Aujourd’hui Le Maroc : la démocratie marocaine devra-t-elle nécessairement se bâtir sur l’affaiblissement de l’État et de ses institutions ?
Saïd Saâdi : Pluridisciplinaire et multiculturelle, l’État marocain est assez fort pour faire face aux péripéties liées à l’évolution socio-politique du pays. À mon avis, il ne faut pas dramatiser ce qui se passe actuellement. Par contre, il s’agit de veiller d’installer et de développer une culture de dialogue avec les médias pour les amener à oeuvrer dans un esprit de responsabilité. Autrement dit, il faut que l’État puisse communiquer avec les vecteurs de l’information et appliquer la loi quand cela est nécessaire. Les problèmes viennent souvent du manque et de l’absence d’une bonne communication.
Peut-on mieux communiquer et s’entendre quand la bonne foi fait défaut ?
Au Maroc on est en train de construire un État de droit. Autant, il convient d’éviter de prendre des décisions sous le coup de l’émotion, autant il convient de miser dans la durée sur la responsabilisation des médias. Faire en sorte que les problèmes qui peuvent surgir en cours de route ne conduisent à des dérapages permanents. C’est la voix à suivre pour pouvoir une bonne culture de compréhension et de respect.
Donc, on ne saurait imaginer une liberté délestée de toute responsabilité…
Absolument. Sinon c’est l’anarchie qui risque de s’installer. Par ailleurs, quand on construit un État démocratique, il faut s’attendre à un mauvais usage par certains de la liberté de ton et de parole qui existe. Et lorsque les espaces des libertés s’élargissent, les gens s’engouffrent naturellement dans la brèche. Alors que faut-il faire dans ce cas ? À mon sens, il n’y a qu’une seule solution : rester vigilant et ouvert à la fois. Cependant, ce dont nous manquons au Maroc c’est d’une information objective qui permette aux différents acteurs de prendre des décisions en connaissance de cause.

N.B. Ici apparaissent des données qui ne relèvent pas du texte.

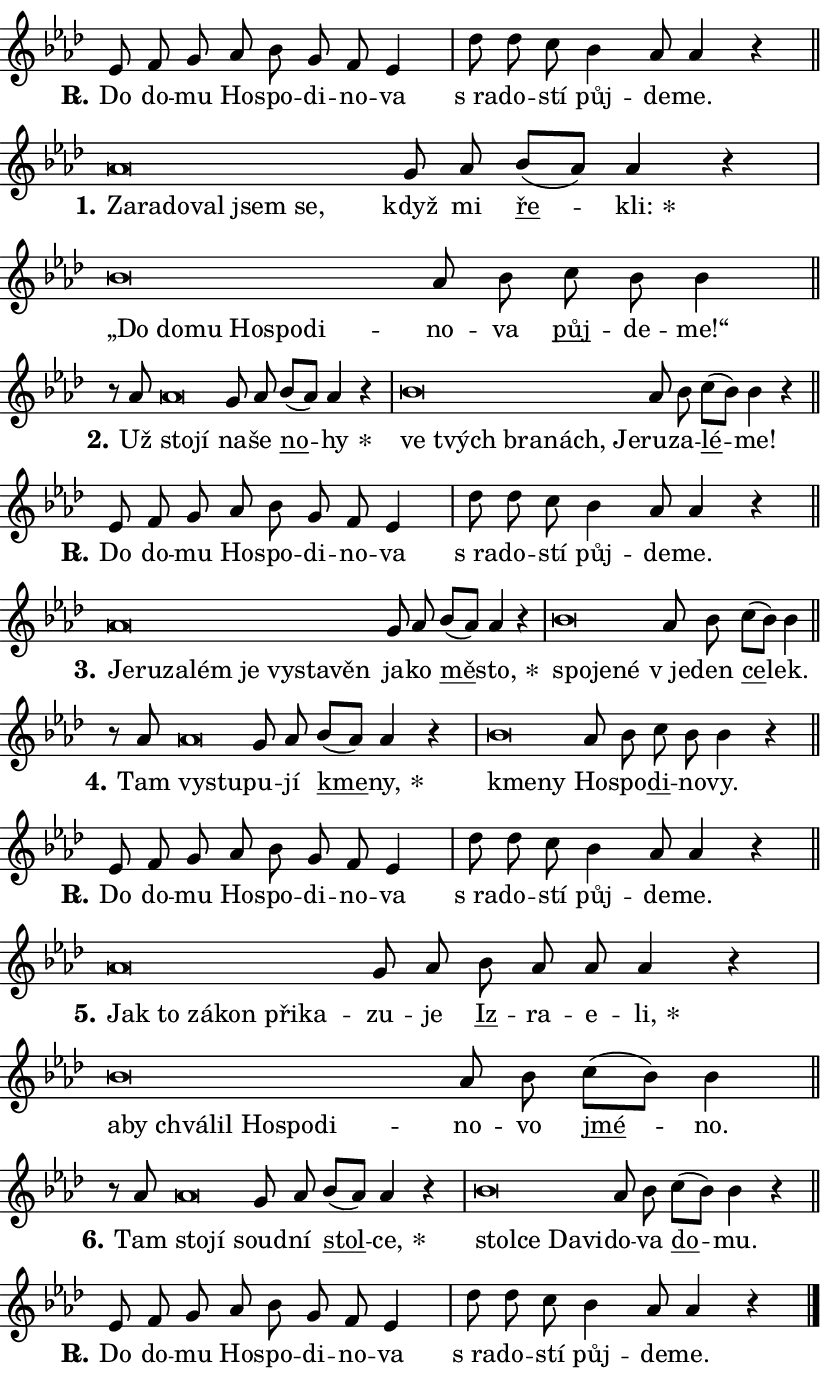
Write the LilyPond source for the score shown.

Quelles sont les conditions pour qu’il y ait un État fort qui soit respecté ?
Il faut que cet État soit démocratique, veille au respect de la loi et s’ouvre sur toutes les potentialités du pays en associant, transparence oblige, des acteurs comme les médias, la société civile et les syndicats à la prise de décisions. Cela dit, l’État marocain a une histoire derrière lui. Une histoire assez solide pour ne pas être inquiété. Personne n’a intérêt à ce qu’il soit affaibli.
Bien au contraire… Il faut que chacun puisse contribuer à son niveau pour qu’il soit fort de la démocratie et de la suprématie de la loi. Autrement, le risque est grand que l’affaiblissement éventuel de l’État profite aux forces rétrogrades qui sont anti-démocratiques. Il faut savoir ce qu’on veut.